Article L622-17 du Code de commerce
Definition et application par la jurisprudence
Texte de loi
Article L622-17
I.-Les créances nées régulièrement après le jugement d’ouverture pour les besoins du déroulement de la procédure ou de la période d’observation, ou en contrepartie d’une prestation fournie au débiteur pendant cette période, sont payées à leur échéance. II.-Lorsqu’elles ne sont pas payées à l’échéance, ces créances sont payées par privilège avant toutes les autres créances, assorties ou non de privilèges ou sûretés, à l’exception de celles garanties par le privilège établi aux articles L. 3253-2 , L. 3253-4 et L. 7313-8 du code du travail, des frais de justice nés régulièrement après le jugement d’ouverture pour les besoins du déroulement de la procédure et de celles garanties par le privilège établi par l’article L. 611-11 du présent code. III.-Leur paiement se fait dans l’ordre suivant : 1° Les créances de salaires dont le montant n’a pas été avancé en application des articles L. 3253-6 , L. 3253-8 à L. 3253-12 du code du travail ; 2° Les créances résultant d’un nouvel apport de trésorerie consenti en vue d’assurer la poursuite de l’activité pour la durée de la procédure ; 3° Les créances résultant de l’exécution des contrats poursuivis conformément aux dispositions de l’article L. 622-13 et dont le cocontractant accepte de recevoir un paiement différé ; 4° Les autres créances, selon leur rang.
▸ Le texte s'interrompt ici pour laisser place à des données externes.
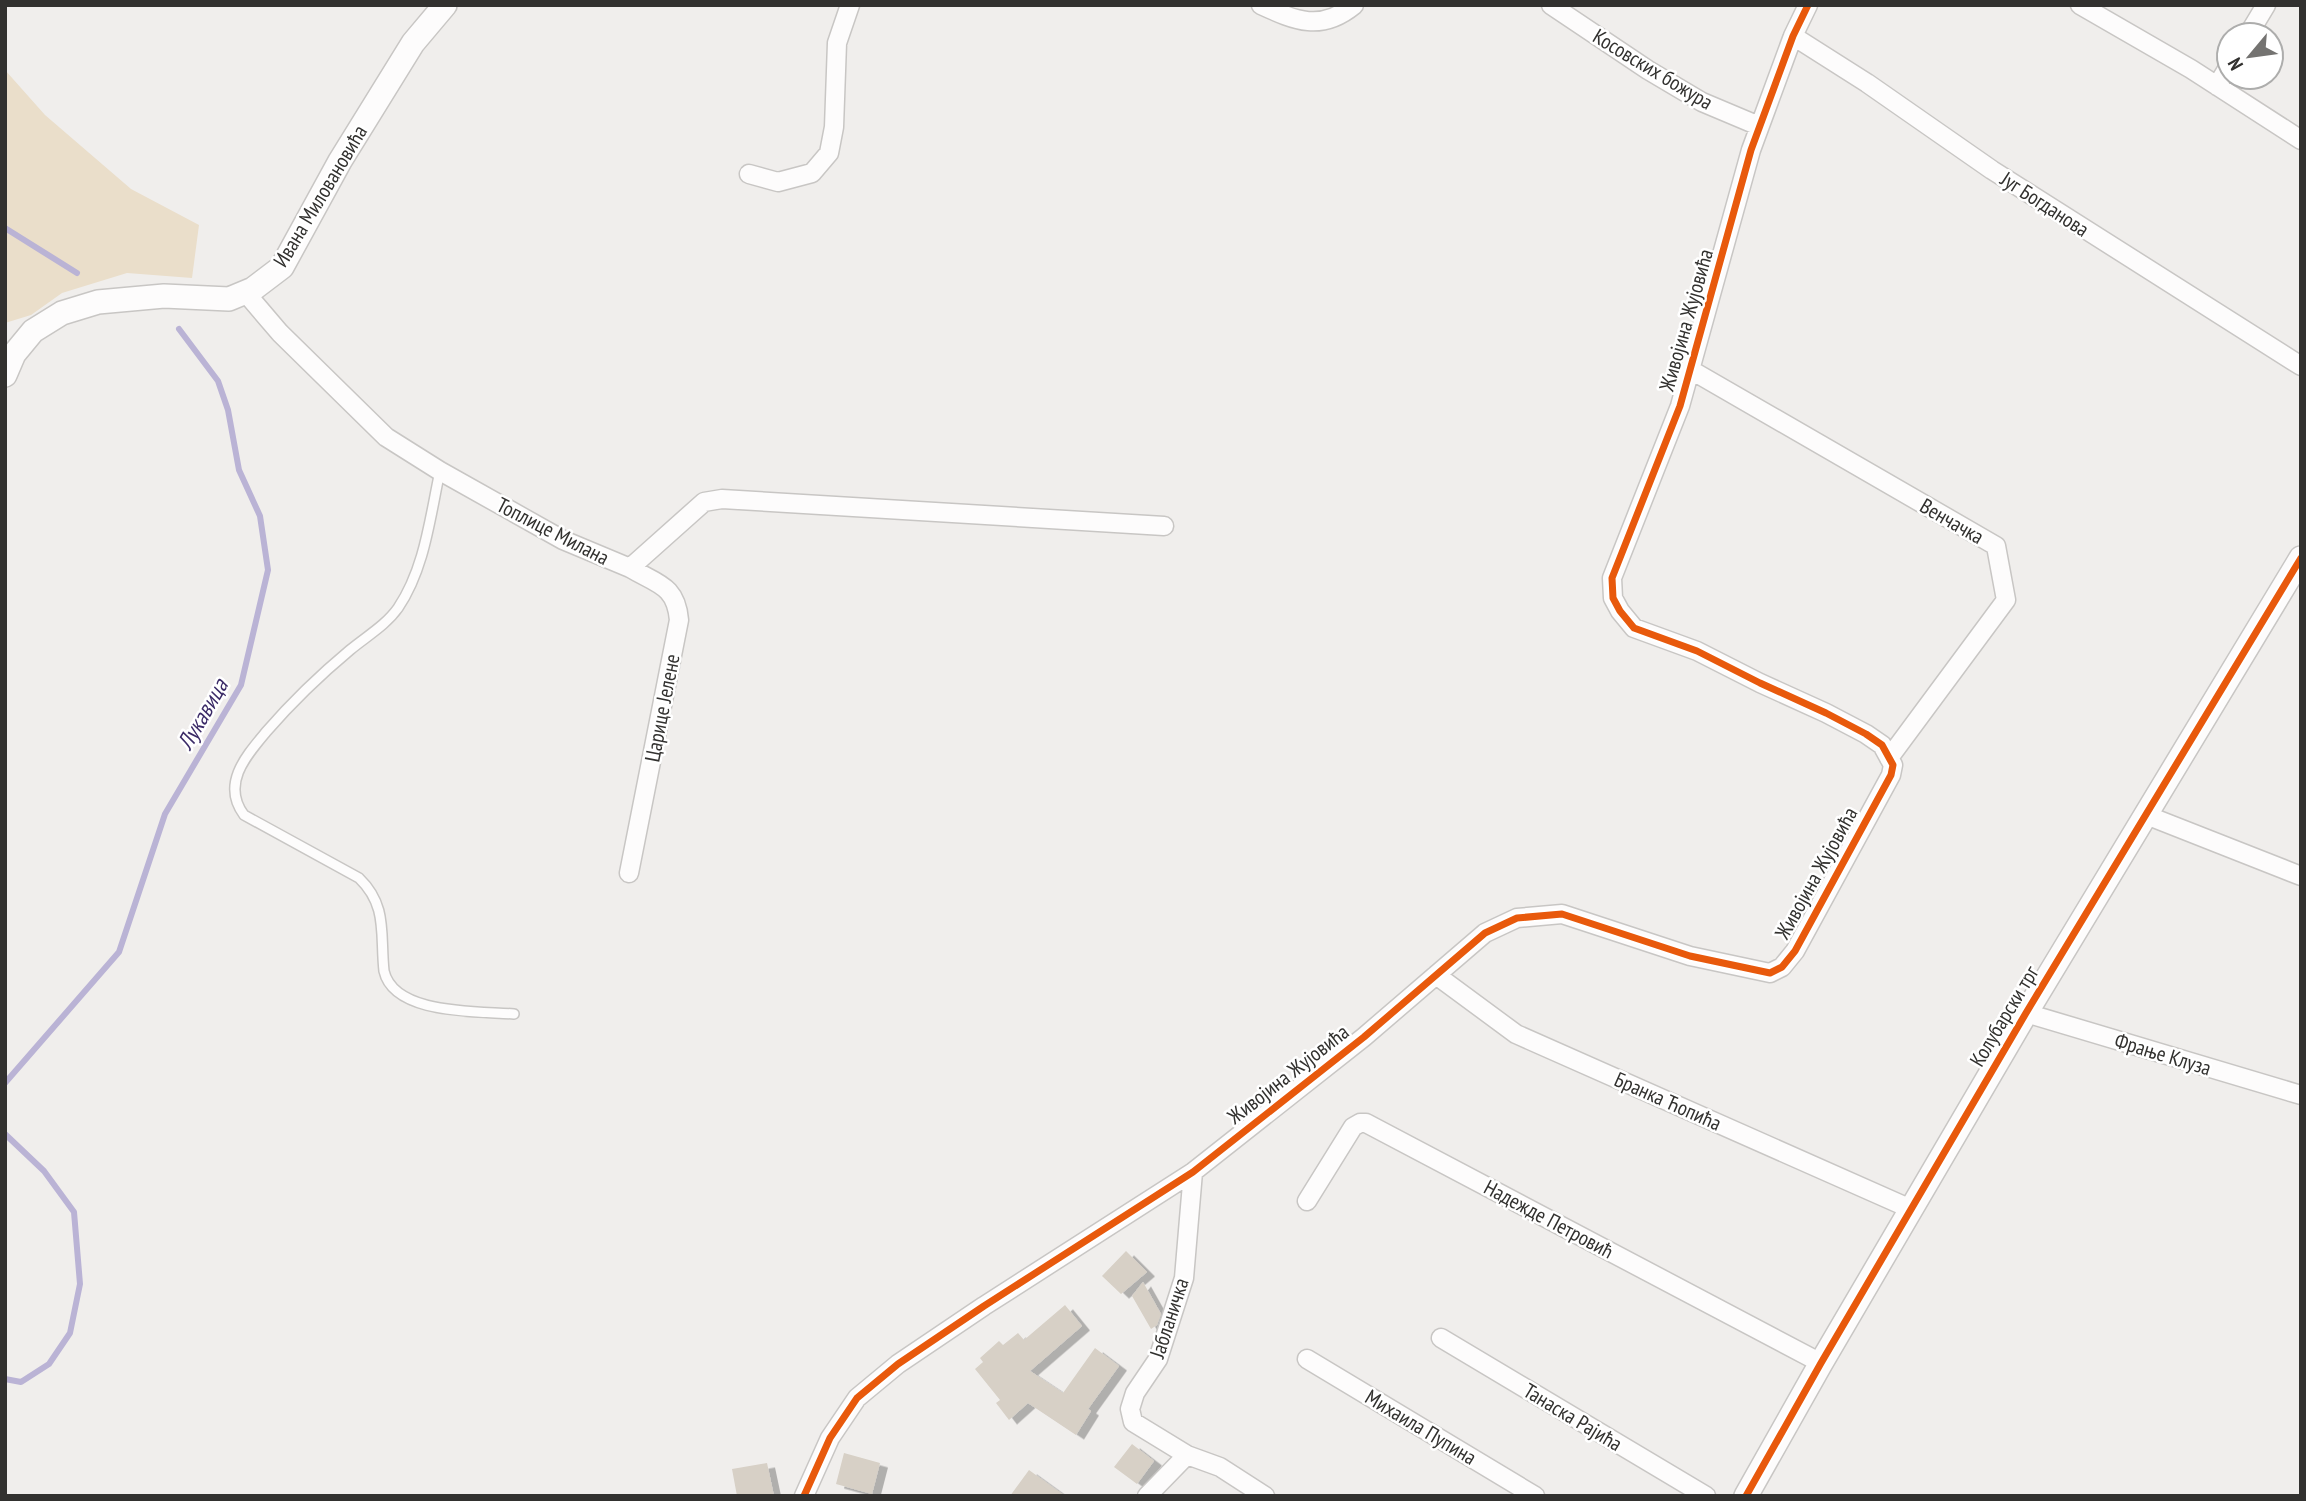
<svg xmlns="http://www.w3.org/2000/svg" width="2306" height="1501" font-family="'PT Sans Narrow',sans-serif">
<defs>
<filter id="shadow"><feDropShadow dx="8" dy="4.5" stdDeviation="0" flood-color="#0004"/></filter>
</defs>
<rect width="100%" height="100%" fill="#f0eeec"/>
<path fill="#eadeca" d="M5,70L45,115L131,189L199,225L192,278L127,273L62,293L31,315L5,323Z"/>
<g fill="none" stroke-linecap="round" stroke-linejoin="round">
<path stroke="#bab3d5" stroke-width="6" d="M5,228L77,273
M5,1083L119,952L165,814L241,685L268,570L260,516L239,470L228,410L218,381L179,329
M5,1134L44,1171L74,1212L80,1284L70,1333L49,1364L21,1382L5,1379"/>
</g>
<path fill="#d7d0c6" filter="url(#shadow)" d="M1126,1251L1147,1272L1121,1294L1102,1276Z
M1143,1282L1161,1314L1157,1325L1151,1329L1132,1296Z
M1065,1305L1082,1326L1030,1371L1063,1393L1095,1348L1119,1366L1088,1409L1091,1411L1076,1435L1028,1403L1009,1420L996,1403L1000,1400L975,1369L983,1362L980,1358L999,1341L1003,1345L1018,1333L1024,1340Z
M1132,1444L1154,1461L1137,1484L1114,1467Z
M844,1453L880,1463L872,1494L836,1484Z
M767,1463L774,1496H737L732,1469Z
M1029,1470L1065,1496H1010Z"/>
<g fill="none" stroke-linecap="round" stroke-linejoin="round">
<defs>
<path id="service" d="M440,471C430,517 425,568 398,608C386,625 367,636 350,650C320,675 292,702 266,732C246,756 221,784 244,815L359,878C388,906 380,934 384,971C394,1015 477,1011 514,1014"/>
<path id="minor" d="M1261,5C1296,21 1321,32 1354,5
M1551,5L1648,70L1702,102L1759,126
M2080,5L2191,69L2301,140
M2248,35L2266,5
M1793,36L1867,83L1992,170L2301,366
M2217,86L2229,66
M749,174L778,182L812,173L829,153L834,127L837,43L850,5
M245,292L280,333L386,437L440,471L563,540L630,568L704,502L722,499L1164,526
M1691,370L1996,546L2006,600L1889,758
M2146,815L2301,876
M629,873L679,620C676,585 657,584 630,568
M1436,975L1516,1034L1911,1209
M2026,1013L2301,1095
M1307,1201L1353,1127L1360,1123H1366L1821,1363
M1441,1338L1706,1496
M1307,1359L1535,1496
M1187,1455L1220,1467L1265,1496
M804,1496L830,1438L857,1398L898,1364L984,1306L1193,1172L1364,1037L1485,933L1517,918L1562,914L1690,956L1770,973L1782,967L1795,951L1891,775L1893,765L1882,745L1866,734L1826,713L1760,683L1697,651L1634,628L1620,611L1613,598L1612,578L1680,406L1751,150L1793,36L1808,5
M1147,1496L1187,1455L1133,1422L1130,1409L1135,1393L1158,1359L1184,1278L1193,1172"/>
<path id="tertiary" d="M5,375L14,354L33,331L62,313L98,302L164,296L229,299L253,289L282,267L340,161L413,43L445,5
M1746,1496L1821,1363L2026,1013L2301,558"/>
</defs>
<use href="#service" stroke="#c8c6c4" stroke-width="12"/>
<use href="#minor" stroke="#c8c6c4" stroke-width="21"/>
<use href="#tertiary" stroke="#c8c6c4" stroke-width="26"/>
<use href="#service" stroke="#fdfcfc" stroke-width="9"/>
<use href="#minor" stroke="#fdfcfc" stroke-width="18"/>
<use href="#tertiary" stroke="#fdfcfc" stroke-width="23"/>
<defs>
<path id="cycleway" d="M804,1496L830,1438L857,1398L898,1364L984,1306L1193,1172L1364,1037L1485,933L1517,918L1562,914L1690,956L1770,973L1782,967L1795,951L1891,775L1893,765L1882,745L1866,734L1826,713L1760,683L1697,651L1634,628L1620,611L1613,598L1612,578L1680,406L1751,150L1793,36L1808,5
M1746,1496L1821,1363L2026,1013L2301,558"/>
</defs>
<use href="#cycleway" stroke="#fff" stroke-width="11"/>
<use href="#cycleway" stroke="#e8590c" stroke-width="7"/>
</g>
<g text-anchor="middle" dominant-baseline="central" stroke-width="5" stroke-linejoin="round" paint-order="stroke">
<g font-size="21" fill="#32312f" stroke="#fff">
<text transform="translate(1653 69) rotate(31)">Косовских божура</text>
<text transform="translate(320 196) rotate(-59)">Ивана Миловановића</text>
<text transform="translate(2045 204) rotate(33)">Југ Богданова</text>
<text transform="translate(1686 320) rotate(-74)">Живојина Жујовића</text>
<text transform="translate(1952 521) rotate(30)">Венчачка</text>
<text transform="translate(553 531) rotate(27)">Топлице Милана</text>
<text transform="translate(662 708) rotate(-79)">Царице Јелене</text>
<text transform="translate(1816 873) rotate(-61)">Живојина Жујовића</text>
<text transform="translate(2004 1016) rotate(-59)">Колубарски трг</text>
<text transform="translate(2163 1054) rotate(17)">Фрање Клуза</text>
<text transform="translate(1288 1074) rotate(-38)">Живојина Жујовића</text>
<text transform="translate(1668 1101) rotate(24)">Бранка Ћопића</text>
<text transform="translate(1549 1219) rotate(28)">Надежде Петровић</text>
<text transform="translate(1169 1318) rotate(-72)">Јабланичка</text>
<text transform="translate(1573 1417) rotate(31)">Танаска Рајића</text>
<text transform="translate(1421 1427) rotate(31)">Михаила Пупина</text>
</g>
<g font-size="23" font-style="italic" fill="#3b2b67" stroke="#fff">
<text transform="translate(202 714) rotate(-60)">Лукавица</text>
</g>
</g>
<rect width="2306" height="1501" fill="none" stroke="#32312f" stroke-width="14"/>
<g transform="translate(2250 56) rotate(241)"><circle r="33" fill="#ffffff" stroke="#adadac" stroke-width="2"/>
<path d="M0-5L12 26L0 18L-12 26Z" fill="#747371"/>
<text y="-10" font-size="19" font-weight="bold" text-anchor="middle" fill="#32312f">N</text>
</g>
</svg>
Les apports de trésorerie mentionnés au 2° et les délais de paiement mentionnés au 3° sont autorisés par le juge-commissaire dans la limite nécessaire à la poursuite de l’activité pendant la période d’observation et font l’objet d’une publicité. En cas de résiliation d’un contrat régulièrement poursuivi, les indemnités et pénalités sont exclues du bénéfice du présent article. IV.-Les créances impayées perdent le privilège que leur confère le II du présent article si elles n’ont pas été portées à la connaissance de l’administrateur et, à défaut, du mandataire judiciaire ou, lorsque ces organes ont cessé leurs fonctions, du commissaire à l’exécution du plan ou du liquidateur, dans le délai d’un an à compter de la fin de la période d’observation. Lorsque cette information porte sur une créance déclarée pour le compte du créancier en application de l’article L. 622-24 , elle rend caduque cette déclaration si le juge n’a pas statué sur l’admission de la créance.
Source : Legifrance (DILA) – Licence Ouverte 2.0
Application par la jurisprudence
Nota bene — Application de l’article L. 622-17 C. com.
Les juges exigent que la créance soit née régulièrement après l’ouverture et soit « utile » à la procédure ou en contrepartie d’une prestation fournie pendant la période d’observation; à défaut, elle bascule hors du régime favorable. Lorsqu’elle répond à ces critères, elle est payée à l’échéance, puis à défaut par privilège, avec perte du privilège si elle n’a pas été portée aux organes de la procédure dans l’année suivant la fin de l’observation. A l’inverse, les créances nées après l’adoption d’un plan ne bénéficient pas du privilège L. 622-17, tandis que certaines charges nées durant l’observation (ex. CFE) sont qualifiées de « méritantes » et payées à l’échéance. Des décisions récentes illustrent ce tri entre créances réellement postérieures et utiles et celles traitées comme antérieures ou connexes, avec les conséquences de recevabilité et de paiement qui en découlent.